“把这里当做我们的婚房,倒也不错”杨知恒漫不经心的说道。
绣画尚在思索他刚才的话,猛然听到这样一句,顿时身子一震。
“你......你......你.........”她杏眼含春,语带娇羞。
“我什么我,咱们不成亲,怎么生十七八个孩儿?”杨知恒笑吟吟的说道。
绣画啐了一口:“谁要给你生孩子.......啊,你干什么?”
却是杨知恒嬉皮笑脸的凑近了,一把抱将起来,放在自己腿上。
“你是想嫁给他,还是想嫁给我,还是想嫁给你...........”
绣画伸手环住情郎脖子,咯咯笑着问:“你、我和他都是谁?”
“当然都是杨知恒...........”杨知恒笑嘻嘻的,低头在她唇上亲了一吻。
“现在你选吧..............”
绣画做出一副嫌弃的模样道:“就没有别的选择?”
窗外已近黄昏,日头半掩于地面,怀中少女晕生双颊,长睫微颤,含情脉脉,夕阳斜映之下,说不尽的娇媚动人。
“那你想嫁谁?”杨知恒佯作恼怒。
绣画拉着他衣领,把他的头拉近了,噘嘴一吻,小声道:“嫁你,只嫁你一个........”

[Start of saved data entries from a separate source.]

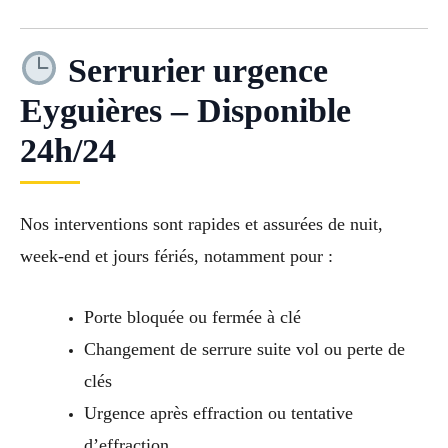
Serrurier urgence
Eyguières – Disponible
24h/24
Nos interventions sont rapides et assurées de nuit,
week-end et jours fériés, notamment pour :
Porte bloquée ou fermée à clé
Changement de serrure suite vol ou perte de
clés
Urgence après effraction ou tentative
d’effraction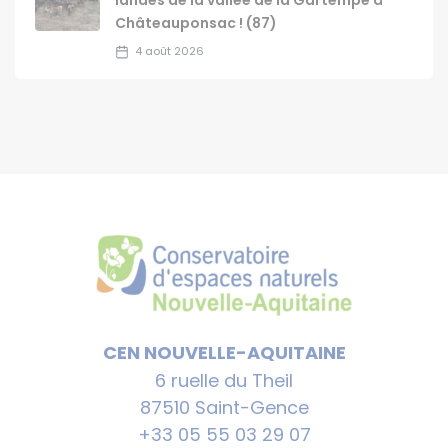
Châteauponsac ! (87)
4 août 2026
CEN NOUVELLE-AQUITAINE
6 ruelle du Theil
87510 Saint-Gence
+33 05 55 03 29 07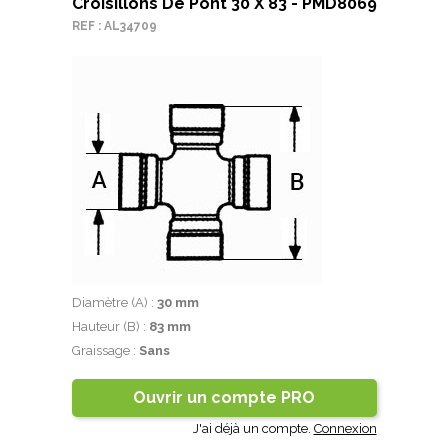
Croisillons De Pont 30 X 83 - PMD8069
REF : AL34709
Diamètre (A) :
30 mm
Hauteur (B) :
83 mm
Graissage :
Sans
Ouvrir un compte PRO
J'ai déjà un compte.
Connexion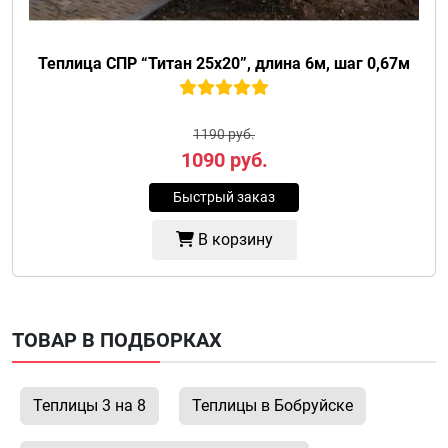
Теплица СПР “Титан 25х20”, длина 6м, шаг 0,67м
1190 руб.
1090
руб.
Быстрый заказ
В корзину
ТОВАР В ПОДБОРКАХ
Теплицы 3 на 8
Теплицы в Бобруйске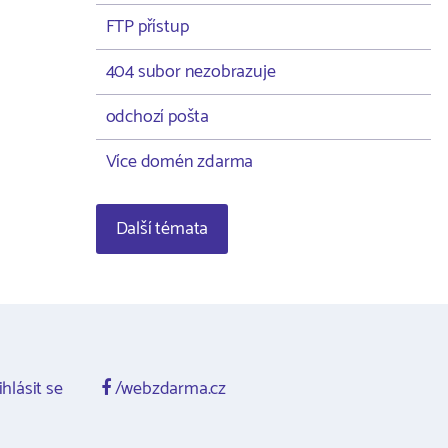
FTP přístup
404 subor nezobrazuje
odchozí pošta
Více domén zdarma
Další témata
ihlásit se
/webzdarma.cz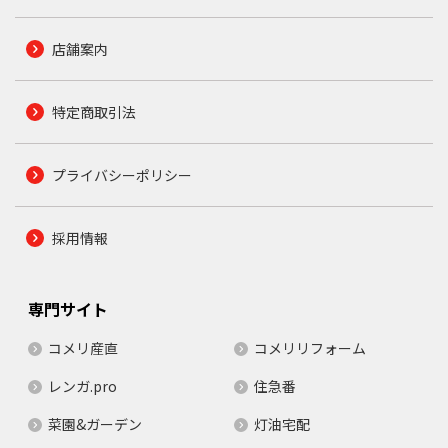
店舗案内
特定商取引法
プライバシーポリシー
採用情報
専門サイト
コメリ産直
コメリリフォーム
レンガ.pro
住急番
菜園&ガーデン
灯油宅配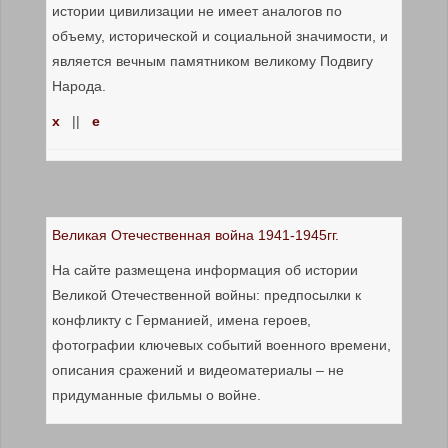
истории цивилизации не имеет аналогов по
объему, исторической и социальной значимости, и
является вечным памятником великому Подвигу
Народа.
x
||
е
Великая Отечественная война 1941-1945гг.
На сайте размещена информация об истории
Великой Отечественной войны: предпосылки к
конфликту с Германией, имена героев,
фотографии ключевых событий военного времени,
описания сражений и видеоматериалы – не
придуманные фильмы о войне.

杨知恒一言不发,重重吻了下去,绣画满心满脑的欢喜,委婉相就,夕阳似乎越发明亮,把拥抱在一起的人的影子一寸一寸拉长,渐渐占满了地面、占满了房间,把这不大的空间体分为二,似乎冥冥之中,有一种无形的东西,在暗处用力推着。
身边便是自己将要厮守一生的心爱之人,吻得难分难解的两人好久才分开。
绣画一双杏眼波光潋滟,呼吸急促,显然是动了情,紧紧依偎在情郎怀里,不肯分开。
“那.......别闹”绣画拍开胸前作怪的大手。
她虽还是黄花闺女,未经人事,不过该懂的也都懂了,察觉到身下异状,心里又是羞涩、又是害怕,还有一丝说不清道不明的期待。
“那......田地够分吗?哎呀,你干什么........”那双大手又伸了上来,绣画无奈的放弃了驱赶,红着脸勾紧了他脖颈,任由他施为。